[Data records Boundary: Start]
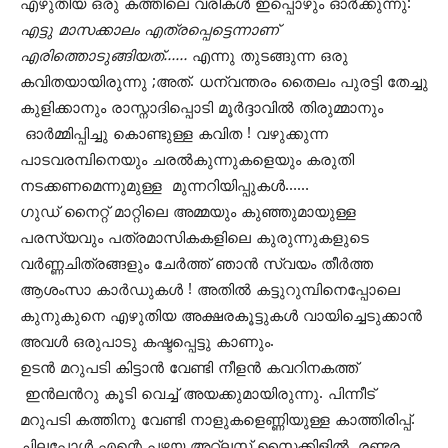
എഴുതിയ ഒരു കത്തിലെ വരികൾ ഇപ്പൊഴും ഓർക്കുന്നു:
എട്ടു മാസക്കാലം എത്രപ്പെട്ടെന്നാണ്
എരിത്തൊടുങ്ങിയത്……
എന്നു തുടങ്ങുന്ന ഒരു
കവിതയായിരുന്നു ;അത്. ധന്വന്തരം തൈലം പുരട്ടി തേച്ചു
കുളിക്കാനും രാസ്നാദിപ്പൊടി മൂർദ്ദാവിൽ തിരുമ്മാനും
ഓർമ്മിപ്പിച്ചു കൊണ്ടുള്ള കവിത ! വഴുക്കുന്ന
പാടവരമ്പിനെയും ചരൽകുന്നുകളെയും കരുതി
നടക്കണമെന്നുമുള്ള മുന്നറിയിപ്പുകൾ……
ഗുഡ് നൈറ്റ് മാറ്റിലെ അമ്മയും കുഞ്ഞുമായുള്ള
പരസ്യവും പത്രമാസികകളിലെ കുരുന്നുകളുടെ
വർണ്ണചിത്രങ്ങളും ചേർത്ത് ഞാൻ സ്വയം തീർത്ത
ആശംസാ കാർഡുകൾ ! അതിൽ കട്ടുറുമ്പിനെപ്പോലെ
കുനുകുനെ എഴുതിയ അക്ഷരകൂട്ടുകൾ വായിച്ചെടുക്കാൻ
അവൾ ഒരുപാടു കഷ്ടപ്പെട്ടു കാണും.
ഉടൻ മറുപടി കിട്ടാൻ വേണ്ടി നീളൻ കവറിനകത്ത്
ഇൻലൻറു കൂടി വെച്ച് അയക്കുമായിരുന്നു. പിന്നീട്
മറുപടി കത്തിനു വേണ്ടി നാളുകളെണ്ണിയുള്ള കാത്തിരിപ്പ്.
ചിലപ്പോൾ എന്റെ പഴയ അറ്റ്ലസ് സൈക്കിളിൽ, രണ്ടര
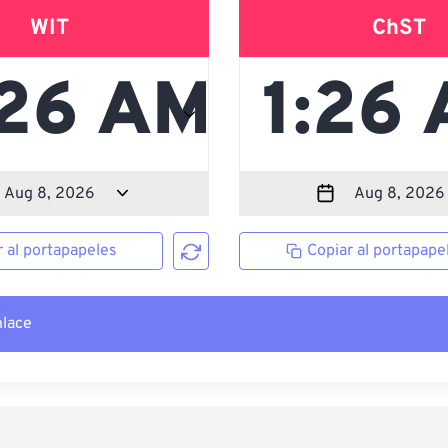
WIT
ChST
r al portapapeles
Copiar al portapape
nlace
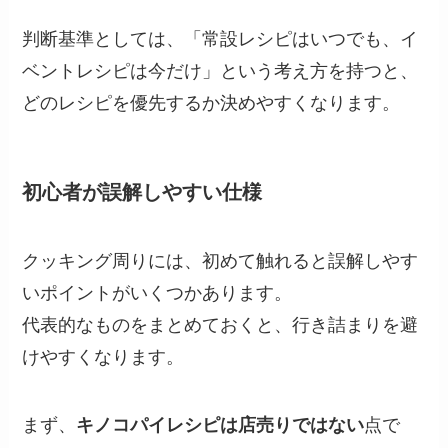
判断基準としては、「常設レシピはいつでも、イ
ベントレシピは今だけ」という考え方を持つと、
どのレシピを優先するか決めやすくなります。
初心者が誤解しやすい仕様
クッキング周りには、初めて触れると誤解しやす
いポイントがいくつかあります。
代表的なものをまとめておくと、行き詰まりを避
けやすくなります。
まず、
キノコパイレシピは店売りではない
点で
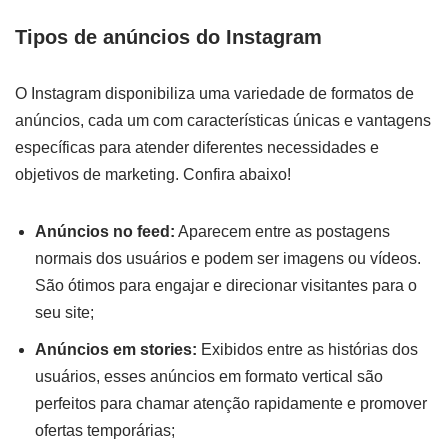
Tipos de anúncios do Instagram
O Instagram disponibiliza uma variedade de formatos de
anúncios, cada um com características únicas e vantagens
específicas para atender diferentes necessidades e
objetivos de marketing. Confira abaixo!
Anúncios no feed:
Aparecem entre as postagens
normais dos usuários e podem ser imagens ou vídeos.
São ótimos para engajar e direcionar visitantes para o
seu site;
Anúncios em stories:
Exibidos entre as histórias dos
usuários, esses anúncios em formato vertical são
perfeitos para chamar atenção rapidamente e promover
ofertas temporárias;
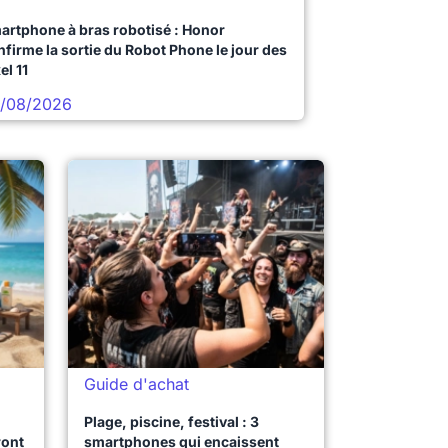
artphone à bras robotisé : Honor
nfirme la sortie du Robot Phone le jour des
el 11
/08/2026
Guide d'achat
Plage, piscine, festival : 3
ront
smartphones qui encaissent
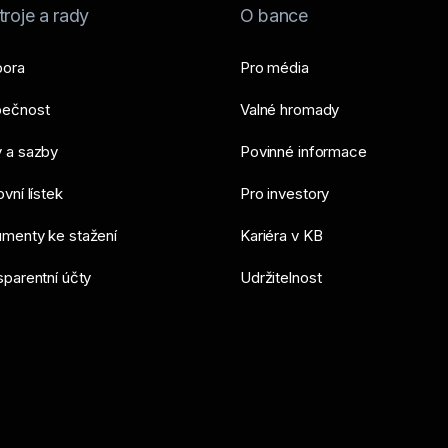
roje a rady
O bance
ora
Pro média
ečnost
Valné hromady
 a sazby
Povinné informace
vní lístek
Pro investory
menty ke stažení
Kariéra v KB
sparentní účty
Udržitelnost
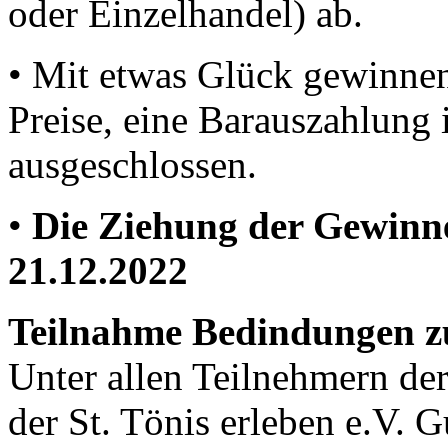
oder Einzelhandel) ab.
• Mit etwas Glück gewinnen
Preise, eine Barauszahlung i
ausgeschlossen.
•
Die Ziehung der Gewinne
21.12.2022
Teilnahme Bedindungen zu
Unter allen Teilnehmern der
der St. Tönis erleben e.V. 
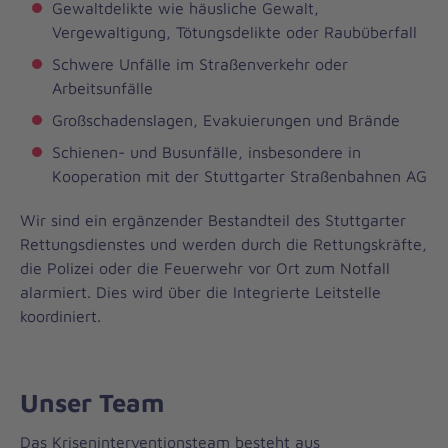
Gewaltdelikte wie häusliche Gewalt,
Vergewaltigung, Tötungsdelikte oder Raubüberfall
Schwere Unfälle im Straßenverkehr oder
Arbeitsunfälle
Großschadenslagen, Evakuierungen und Brände
Schienen- und Busunfälle, insbesondere in
Kooperation mit der Stuttgarter Straßenbahnen AG
Wir sind ein ergänzender Bestandteil des Stuttgarter
Rettungsdienstes und werden durch die Rettungskräfte,
die Polizei oder die Feuerwehr vor Ort zum Notfall
alarmiert. Dies wird über die Integrierte Leitstelle
koordiniert.
Unser Team
Das Kriseninterventionsteam besteht aus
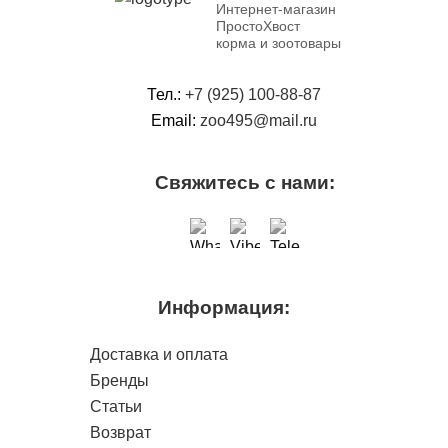
Интернет-магазин
ПростоХвост
корма и зоотовары
Тел.:
+7 (925) 100-88-87
Email:
zoo495@mail.ru
Свяжитесь с нами:
Информация:
Доставка и оплата
Бренды
Статьи
Возврат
[Data records Boundary: End]
What to work on
Pick out each line in the rows above that contains the string "para".

Task result
específicas para atender diferentes necessidades e
São ótimos para engajar e direcionar visitantes para o
perfeitos para chamar atenção rapidamente e promover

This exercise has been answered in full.